Exercise details: Collect every line of the records that contains the string "Papierkorb", and copy each of those lines in full.

Data in this exercise:

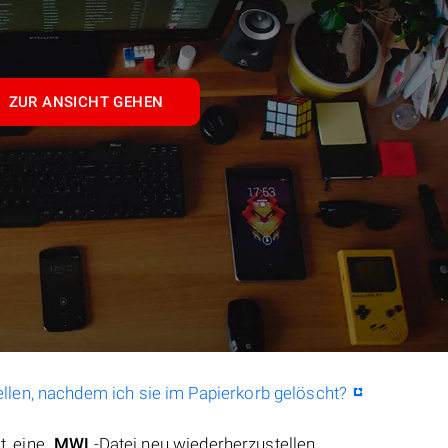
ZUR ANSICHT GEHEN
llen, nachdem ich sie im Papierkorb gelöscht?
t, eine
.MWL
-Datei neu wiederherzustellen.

Output:
llen, nachdem ich sie im Papierkorb gelöscht?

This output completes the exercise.